There are different kinds of technologies for energy storage. The most mature and common energy storage is the pumped hydropower where two reservoirs with different elevation are used to store excess power. Water is pumped to the reservoir with a higher elevation when there is excess hydropower supply. Stored energy is drawn when needed by releasing the stored water into the reservoir with the lower height with the help of turbines.

In the Philippines, the Kalayaan Pump Storage is one such type of storage.  Originally designed for the Bataan Nuclear Power plant, the National Power Corporation in the 1990s expanded the capacity to 600 MW to precisely act as a pump storage. In its design, however, it was not contemplated to store renewable energy.

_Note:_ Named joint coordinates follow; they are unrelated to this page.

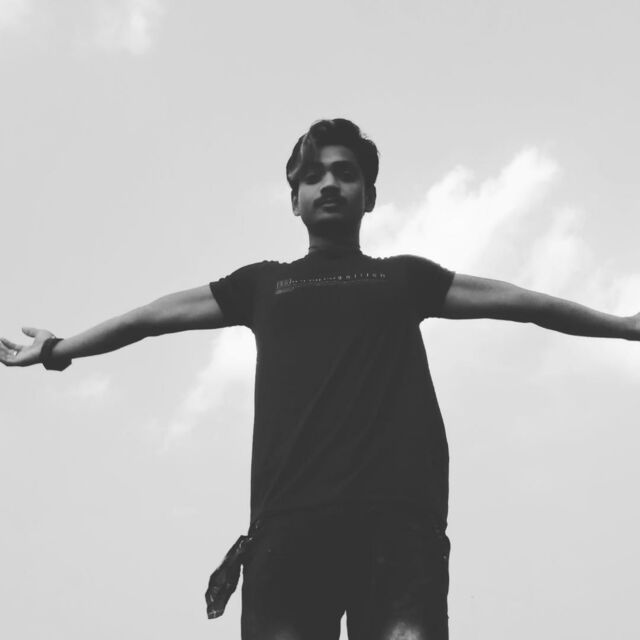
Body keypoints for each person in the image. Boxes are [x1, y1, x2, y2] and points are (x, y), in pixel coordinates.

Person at [1, 118, 638, 640]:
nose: (329, 183)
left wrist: (623, 326)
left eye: (345, 173)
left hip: (399, 531)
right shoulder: (262, 285)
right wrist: (58, 349)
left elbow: (522, 302)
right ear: (294, 200)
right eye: (313, 176)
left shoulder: (404, 278)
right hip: (289, 529)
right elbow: (152, 316)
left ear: (369, 195)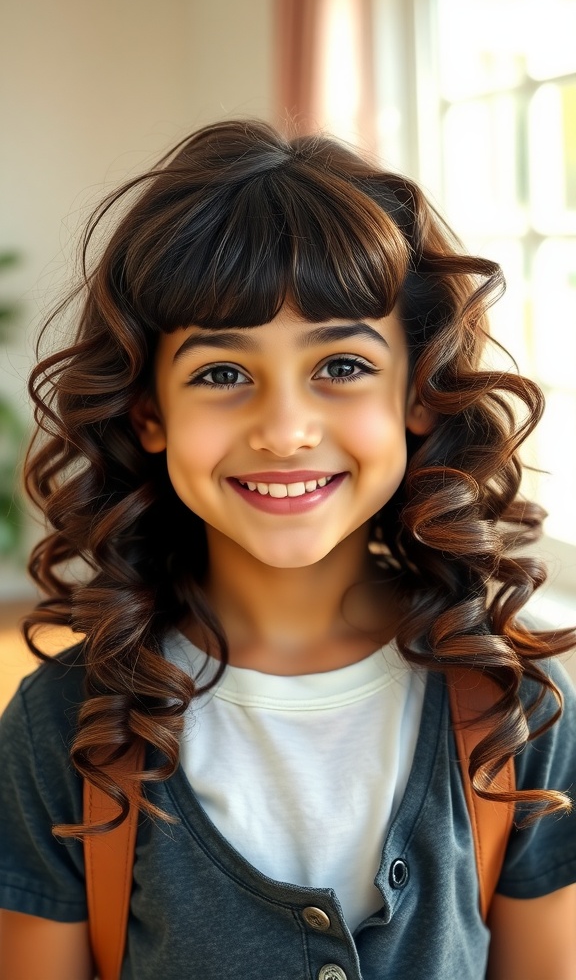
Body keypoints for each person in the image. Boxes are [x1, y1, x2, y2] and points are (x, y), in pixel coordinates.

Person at [0, 120, 575, 980]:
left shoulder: (515, 703)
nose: (284, 430)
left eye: (341, 364)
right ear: (149, 412)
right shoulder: (63, 730)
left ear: (416, 391)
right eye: (222, 374)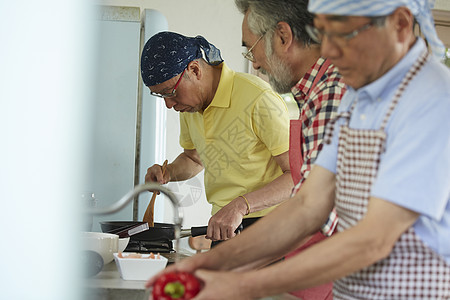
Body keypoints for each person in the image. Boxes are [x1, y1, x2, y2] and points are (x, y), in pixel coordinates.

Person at [145, 0, 450, 299]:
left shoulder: (390, 97)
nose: (255, 63)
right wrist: (207, 264)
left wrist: (242, 285)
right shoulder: (332, 96)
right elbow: (308, 207)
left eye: (252, 49)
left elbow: (372, 239)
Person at [235, 1, 346, 298]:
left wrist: (231, 266)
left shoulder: (333, 92)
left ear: (283, 37)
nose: (255, 63)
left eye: (252, 48)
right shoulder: (318, 93)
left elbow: (313, 213)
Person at [141, 31, 293, 243]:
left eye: (170, 92)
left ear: (194, 70)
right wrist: (168, 172)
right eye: (161, 96)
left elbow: (297, 176)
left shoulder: (259, 98)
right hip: (224, 224)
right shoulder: (190, 107)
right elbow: (194, 158)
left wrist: (241, 205)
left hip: (272, 226)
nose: (168, 104)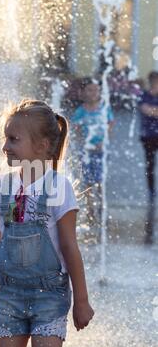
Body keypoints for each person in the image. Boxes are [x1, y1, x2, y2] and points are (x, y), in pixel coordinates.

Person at [0, 99, 94, 347]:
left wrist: (82, 300)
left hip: (48, 298)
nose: (5, 147)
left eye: (14, 139)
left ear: (43, 146)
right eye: (5, 138)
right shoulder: (2, 187)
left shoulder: (58, 187)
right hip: (8, 296)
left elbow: (69, 247)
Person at [71, 78, 114, 236]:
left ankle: (101, 209)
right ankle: (90, 212)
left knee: (100, 181)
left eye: (96, 90)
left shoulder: (104, 108)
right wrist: (82, 141)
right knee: (88, 181)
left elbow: (110, 123)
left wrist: (104, 141)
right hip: (87, 151)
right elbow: (75, 128)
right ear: (83, 93)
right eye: (90, 90)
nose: (94, 93)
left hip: (101, 150)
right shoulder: (80, 111)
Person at [139, 71, 158, 244]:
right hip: (148, 135)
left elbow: (150, 110)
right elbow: (144, 109)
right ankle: (151, 190)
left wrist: (152, 111)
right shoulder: (144, 95)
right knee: (149, 164)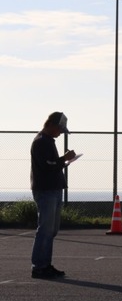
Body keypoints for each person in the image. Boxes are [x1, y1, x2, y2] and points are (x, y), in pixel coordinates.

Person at [30, 112, 76, 279]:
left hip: (52, 189)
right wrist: (64, 159)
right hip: (46, 190)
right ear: (50, 124)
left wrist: (63, 161)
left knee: (51, 230)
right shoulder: (41, 142)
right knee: (45, 229)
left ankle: (44, 264)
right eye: (60, 129)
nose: (60, 133)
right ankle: (39, 266)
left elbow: (50, 165)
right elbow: (48, 166)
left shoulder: (47, 141)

This facility provides ancillary services to the system to regulate voltage and frequency.

There are also other storage technologies available, as well.

For example, thermal storage is used by solar plants where the heat from the sun is stored in molten salts, water or other liquid.  Another storage technology is the compressed air energy storage that compresses air and stored in underground caverns. The compressed air is then drawn from their storage and a combustion turbine is used to fire the air with the help of natural gas to produce power.

At Emerging Power Inc or EPI, we use the multi-hour flywheel battery storage. We are in partnership with California-based company, Amber Kinetics for our power storage needs in our solar power plant. The flywheels serve as the reservoir of significant volume of kinetic energy with the high-speed steel rotors. The fly-wheel batteries have been around for some time, but we chose Amber Kinetics’ technology since it can store and release power for hours unlike other similar technology that works only for some minutes. The pilot model is currently installed in the Subic solar farm.


Flywheel technology by Amber Kinetics at the JSI Subic Solar farm


Recently, the World Economic Forum named battery storage as one of the Top Ten Emerging Technologies of 2016, the advances in technologies that can help improve lives and industries significantly and help protect the environment.  This list includes technologies that have been available for some time but have reached a tipping point, or where the development in such technology is significant and advantageous to many.

Battery storage solutions after all, are on the rise, too. Zinc, aluminum and sodium batteries are being employed to service small areas. For example, Fluidic Energy, a start-up company that specializes in making batteries using air and zinc has already signed a deal with the Indonesian government to help power-up some 500 remote villages using solar power in the country. The firm will provide air batteries that can store as much as 250-megawatt hours of energy. Fluidic Energy, has earlier inked an agreement with the government of Madagascar to help 100 remote villages put up a mini-grid with the aid of their zinc-air batteries.

As we push for more use of RE, we also need to find a way to store harnessed power from renewables and its integration to grids more feasible. And fortunately, various organizations including governments are now heavily involved in research work to find more power storage solutions that will pave the way for a cheaper, greener and cleaner energy consumption.